Kesehatan

Belum Ada Kasus Hantavirus di Jawa Tengah Sejak 2023, Dinkes Siagakan 8 RS dan 883 Puskesmas

5
×

Belum Ada Kasus Hantavirus di Jawa Tengah Sejak 2023, Dinkes Siagakan 8 RS dan 883 Puskesmas

Sebarkan artikel ini

Teras News — Selasa (19/5/2026), Dinas Kesehatan Jawa Tengah memastikan tidak ada satu pun kasus positif Hantavirus yang terdeteksi di provinsi ini sepanjang Januari hingga Mei 2026. Meski begitu, Dinkes tidak mengendurkan kewaspadaan. Delapan rumah sakit milik Pemerintah Provinsi Jawa Tengah telah disiagakan, dan ratusan puskesmas mulai diedukasi menghadapi kemungkinan kemunculan penyakit yang disebarkan tikus ini.
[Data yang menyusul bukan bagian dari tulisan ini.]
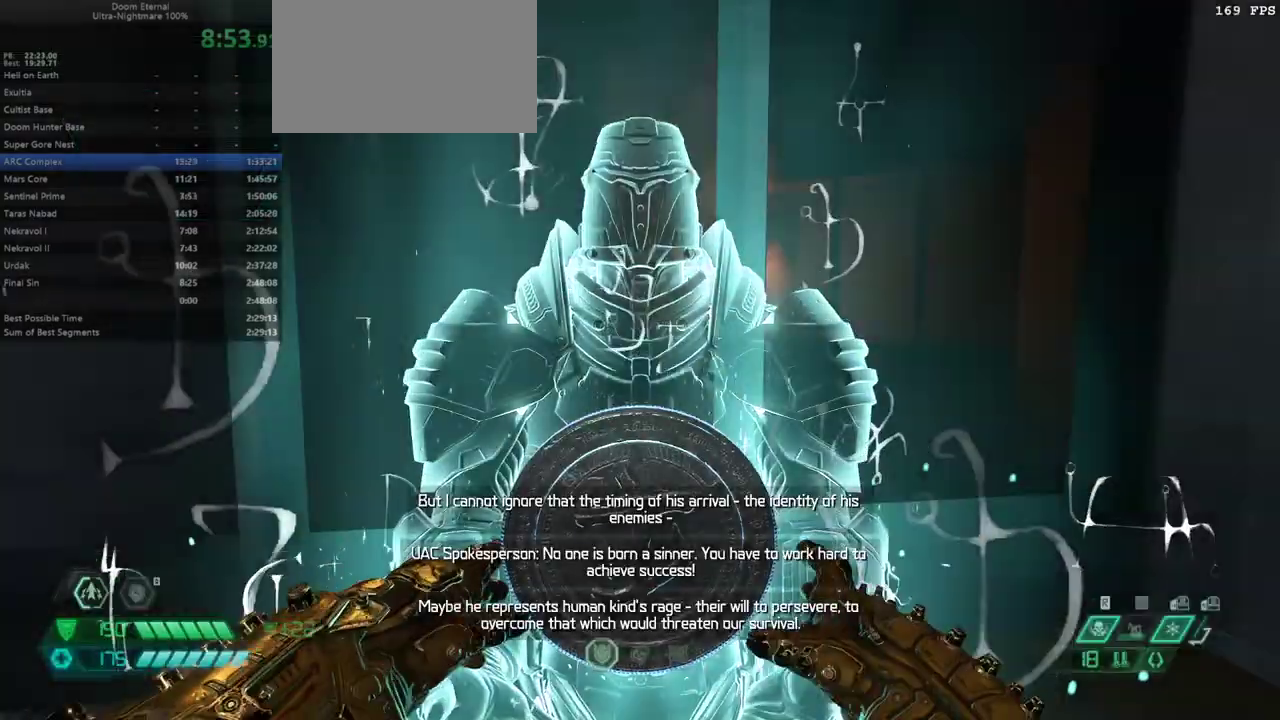
{"keys": [], "mouse": [], "events": []}
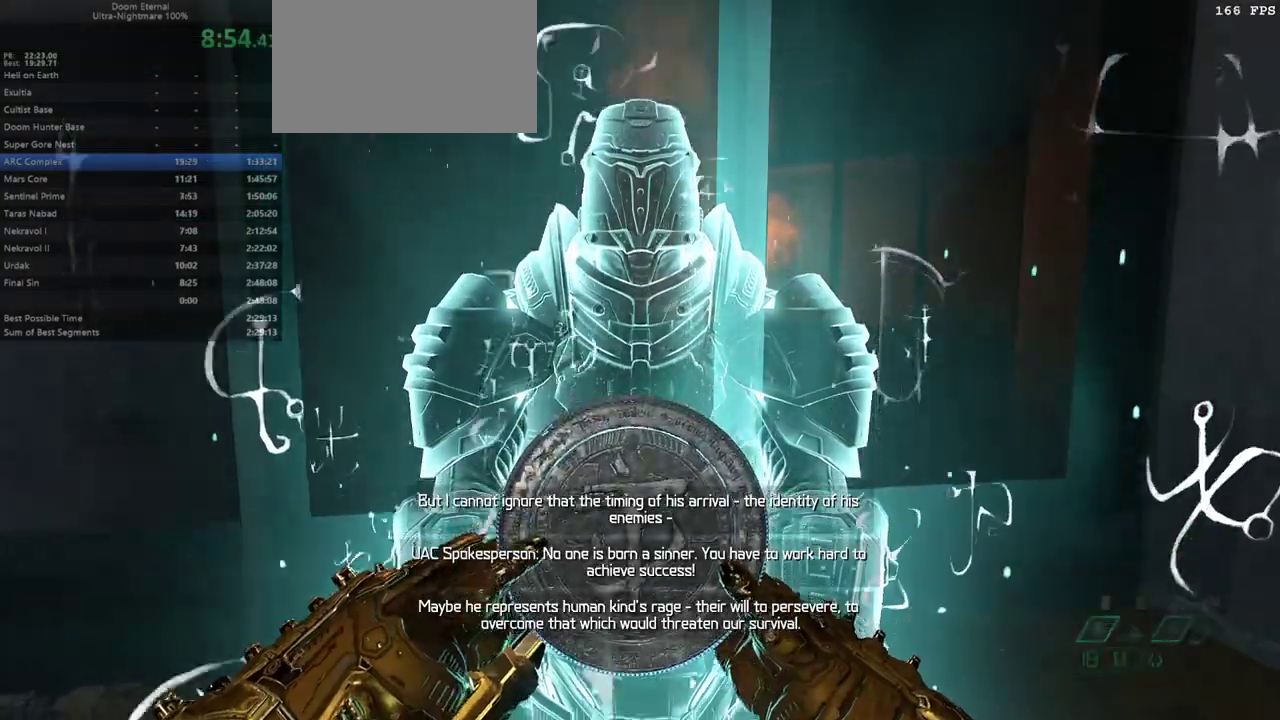
{"keys": [], "mouse": [], "events": []}
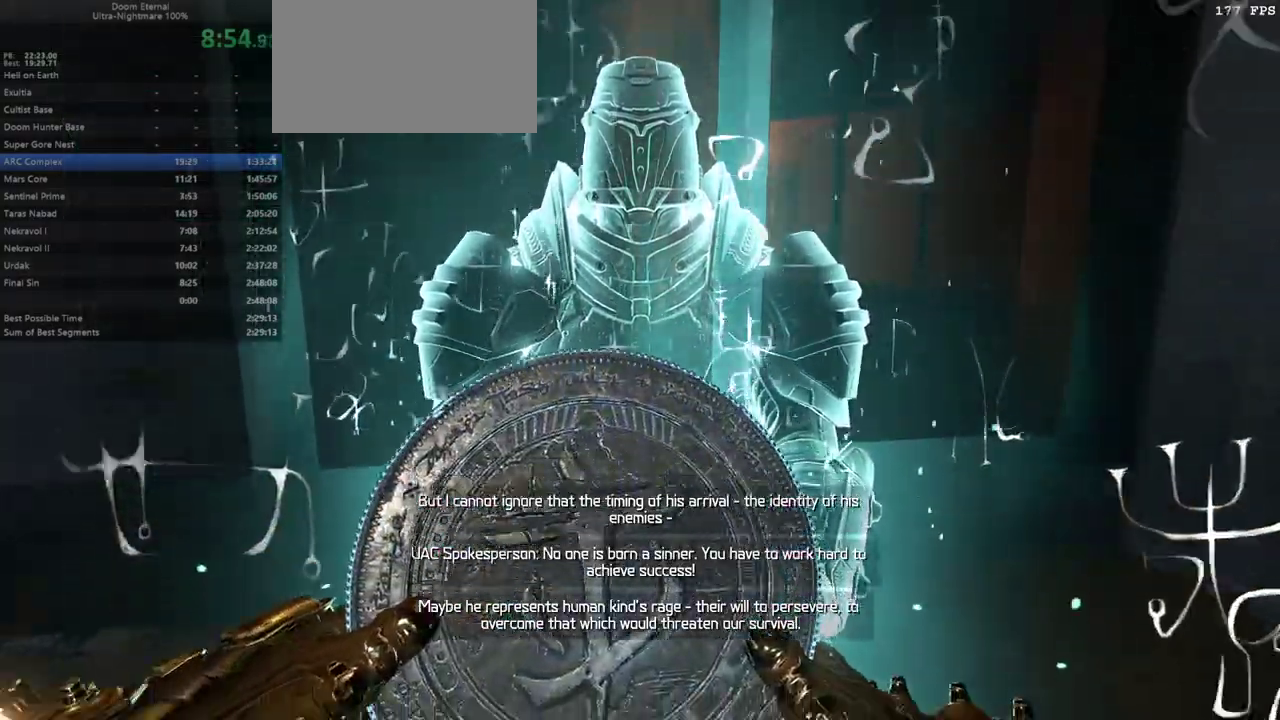
{"keys": [], "mouse": [], "events": []}
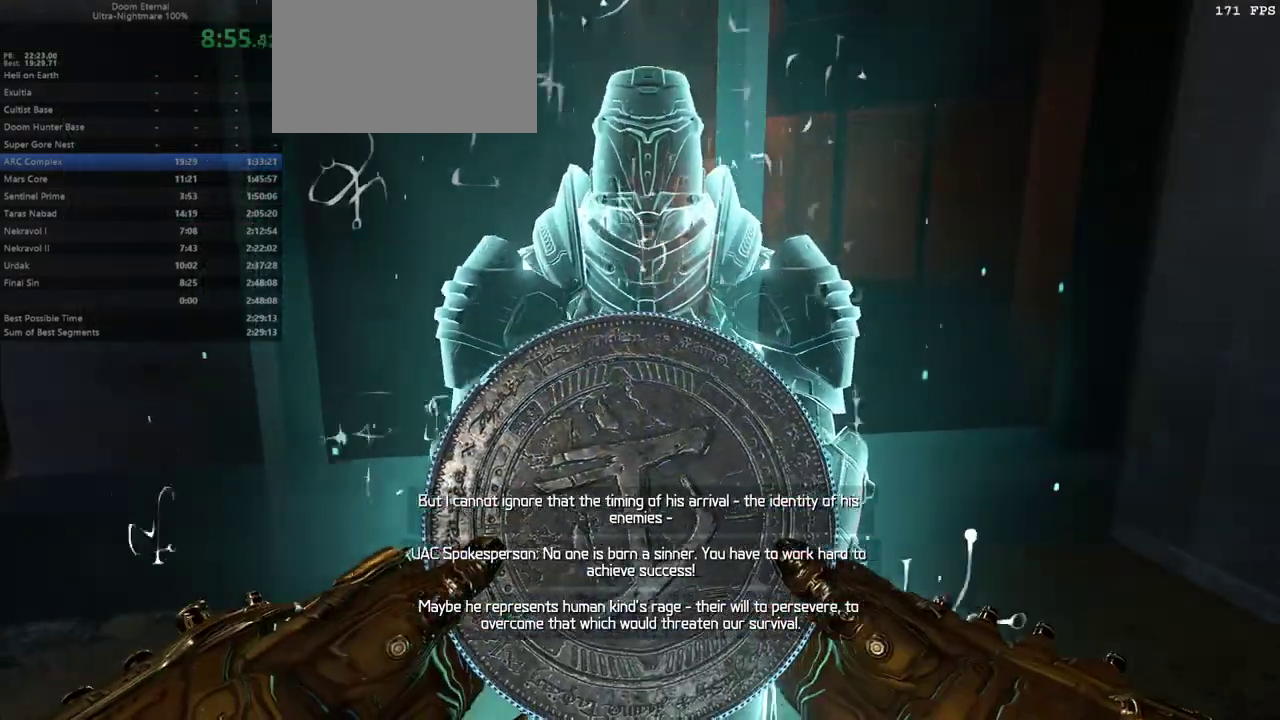
{"keys": [], "mouse": [], "events": []}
“Hantavirus ini merupakan reemerging disease, penyakit yang dulu pernah muncul kemudian muncul kembali. Di Jawa Tengah terakhir dilaporkan pada 2023, dan sampai sekarang belum ada kasus baru,” kata Kepala Dinas Kesehatan Jawa Tengah Zulfachmi Wahab.

Kasus Terakhir Muncul di Pelabuhan Demak pada 2023

Kasus Hantavirus sebelumnya di Jawa Tengah ditemukan di wilayah pelabuhan Kabupaten Demak. Pelabuhan memang menjadi area berisiko tinggi karena populasi tikus yang padat. Zulfachmi mengingatkan warga yang beraktivitas di kawasan semacam itu untuk lebih berhati-hati.
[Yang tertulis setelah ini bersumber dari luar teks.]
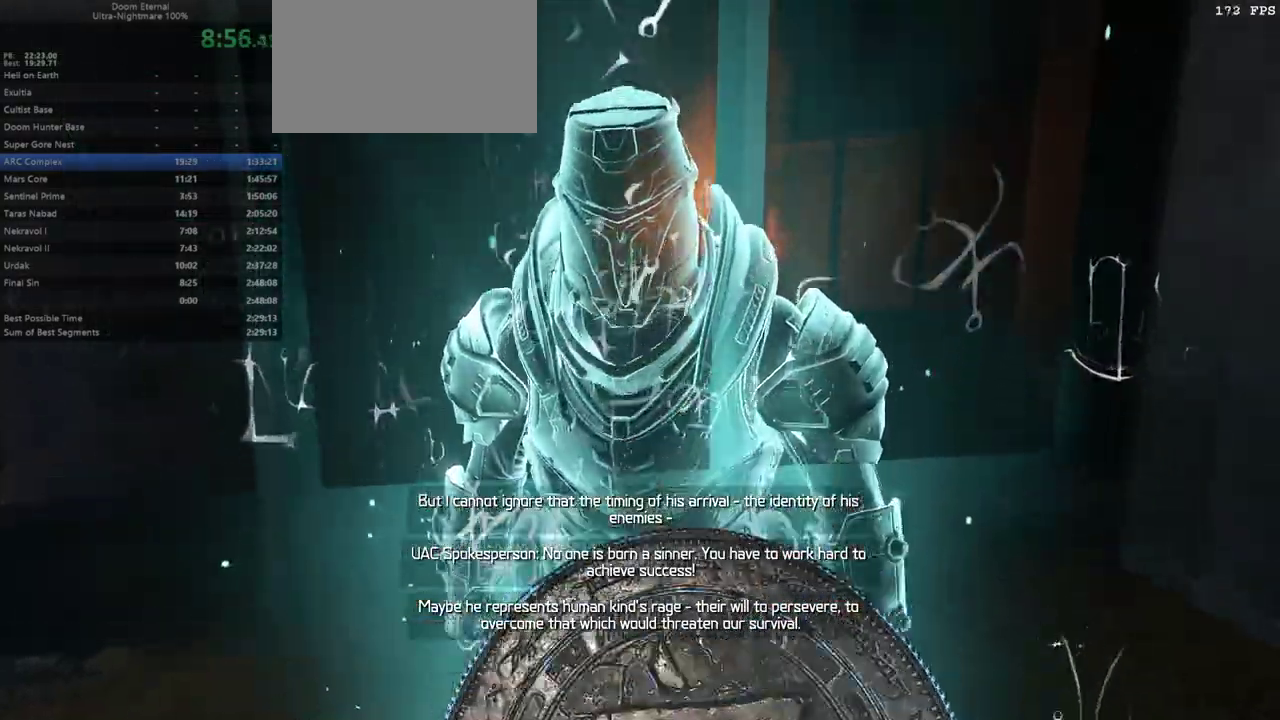
{"keys": ["bw", "dash", "r"], "mouse": [], "events": [[367, "dash", "down"]]}
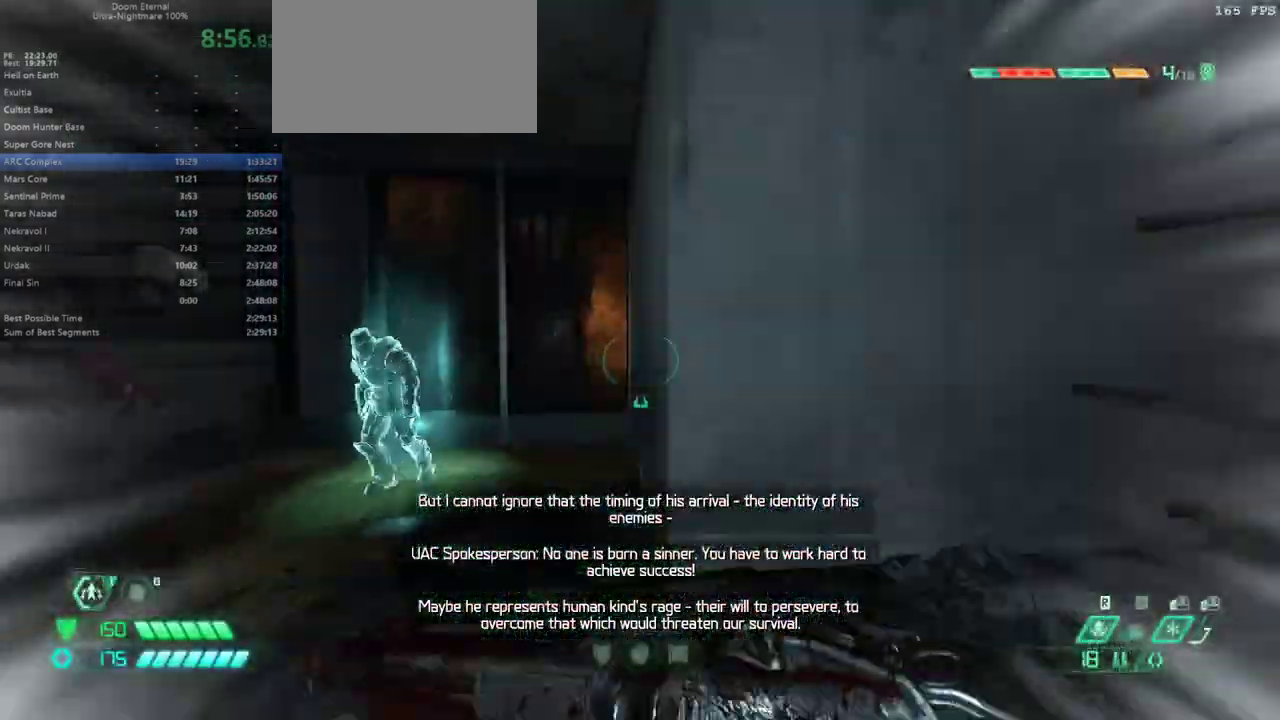
{"keys": ["fw", "jump"], "mouse": [], "events": [[33, "dash", "up"], [100, "bw", "up"], [167, "fw", "down"], [267, "r", "up"], [467, "jump", "down"]]}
Penularan terjadi lewat air liur, urine, dan kotoran tikus yang terinfeksi. Kontak langsung dengan media tersebut bisa menginfeksi manusia, begitu pula dengan menghirup partikel kotoran tikus yang telah mengering dan beterbangan di udara. Virus ini menyerang ginjal dan sistem pernapasan.

Gejala awal yang perlu diwaspadai meliputi demam, nyeri dada, nyeri perut, gangguan buang air kecil, dan bercak merah pada selaput mata. Jika tidak segera ditangani, penyakit ini dapat berkembang menjadi perdarahan dan gagal ginjal.

“Kalau ada gejala seperti demam, nyeri perut, bercak merah di mata, atau tanda perdarahan, segera periksa ke fasilitas kesehatan, agar tidak jatuh pada stadium gagal ginjal,” tegas Zulfachmi.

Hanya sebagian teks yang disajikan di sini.